From Protest Event to Protest Wave: The Temporal Structure of Protest on the World-Historical Perspective

Chungse Jung, Davidson College

For a long time, social movement studies are strongly influenced by the geographical and historical points of reference. Most of the social movement analyses have focused on the case studies of short-term mobilization activities. Even though one of the most fundamental characteristics of social movement is its ‘connectedness’ both temporally and spatially, time has mostly been a silence in social movement studies and protest has principally been considered as a “dependent variable.” This leads us to draw on a theoretical attempt to examine the temporal structure of social movement on the world-historical perspective. Fernand Braudel’s conception of the plural temporality offers us the possibility of constructing a systemic analysis identifying the temporal structure of social movement and allows theoretical comprehension of spatially and temporally complex collective actions.
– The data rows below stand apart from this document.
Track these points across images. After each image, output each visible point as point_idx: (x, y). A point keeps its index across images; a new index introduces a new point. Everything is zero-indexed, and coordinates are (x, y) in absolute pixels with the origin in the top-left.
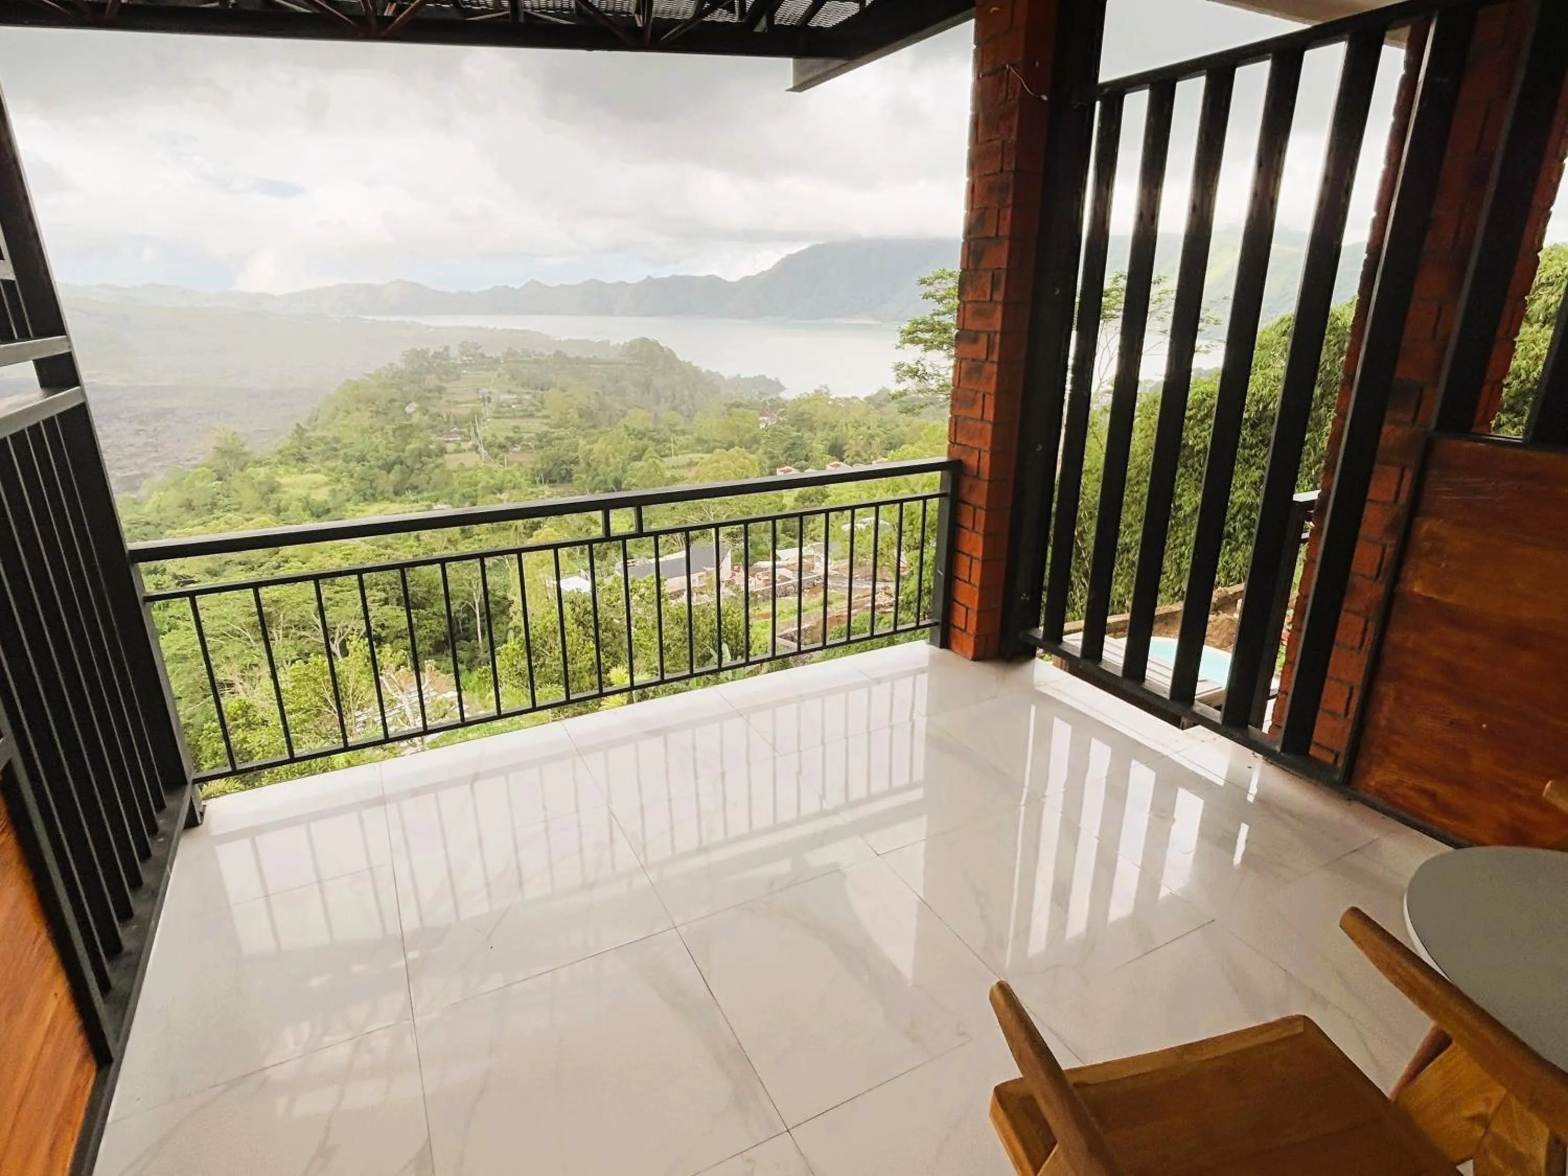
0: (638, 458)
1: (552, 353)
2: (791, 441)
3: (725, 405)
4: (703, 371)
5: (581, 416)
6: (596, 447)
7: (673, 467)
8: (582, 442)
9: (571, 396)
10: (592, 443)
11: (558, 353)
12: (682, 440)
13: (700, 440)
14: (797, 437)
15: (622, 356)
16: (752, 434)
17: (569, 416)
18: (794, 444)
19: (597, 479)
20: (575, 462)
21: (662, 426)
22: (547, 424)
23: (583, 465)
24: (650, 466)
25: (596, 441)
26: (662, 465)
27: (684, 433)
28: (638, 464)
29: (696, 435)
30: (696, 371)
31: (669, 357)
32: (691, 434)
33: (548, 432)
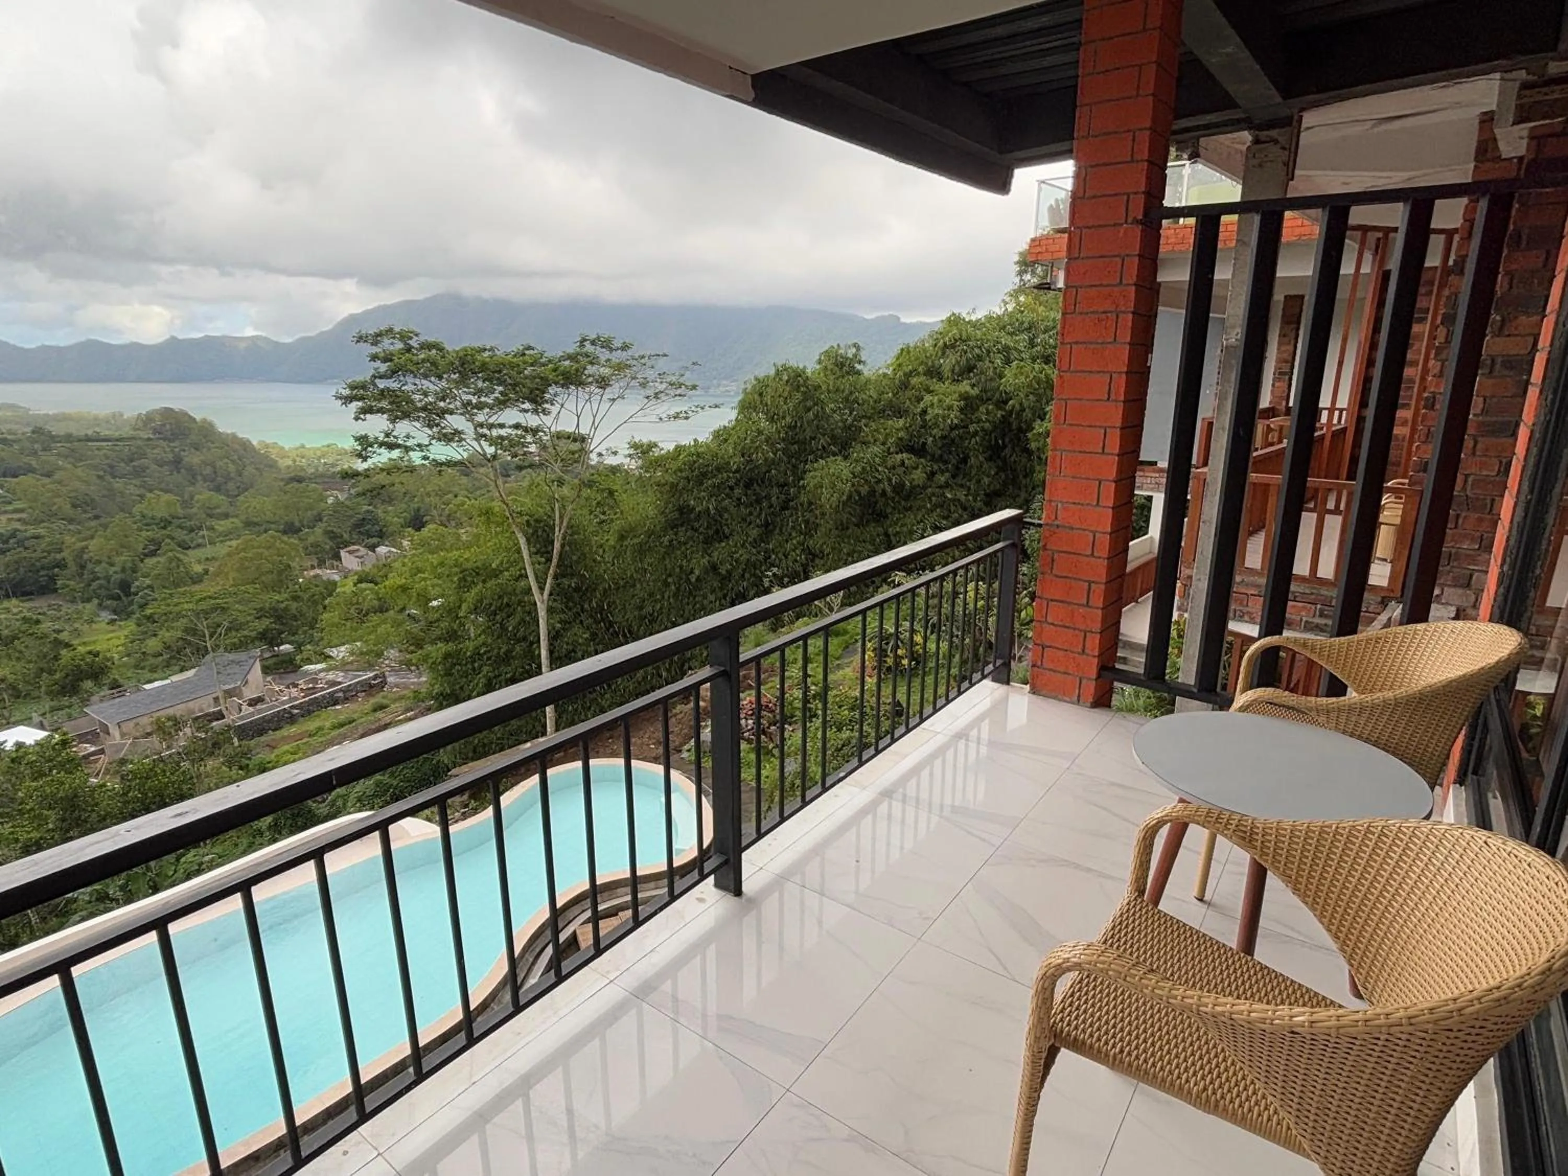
0: (153, 554)
1: (29, 429)
2: (360, 517)
3: (282, 480)
4: (255, 443)
5: (74, 506)
6: (93, 545)
7: (207, 559)
8: (68, 539)
9: (60, 483)
10: (85, 539)
11: (37, 431)
12: (222, 525)
13: (248, 524)
14: (368, 511)
15: (135, 429)
16: (315, 512)
17: (55, 508)
18: (364, 519)
19: (95, 585)
20: (62, 565)
21: (194, 510)
22: (19, 520)
23: (73, 567)
24: (171, 560)
25: (92, 537)
26: (186, 560)
27: (226, 516)
28: (150, 561)
29: (243, 517)
30: (245, 445)
31: (207, 431)
32: (237, 516)
33: (17, 530)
In this way, the paper seeks to make explicit the relationship between Braudel’s concept of plural time: event, conjoncture, and longue durée and continuum of escalating the scope of protest analysis: protest event, protest cycle, and protest wave. Examining the protest events, protest cycles, and protest waves in the global South over the long twentieth century on the Braudelian perspective offers a path to understanding the continuation of struggles and how periods of contention may be just the one wave in a larger sea of long-term resistance. What is particularly crucial to determine is how diverse social movements affect each other and interact within the structure of time that they are decomposing and transforming in the longue durée.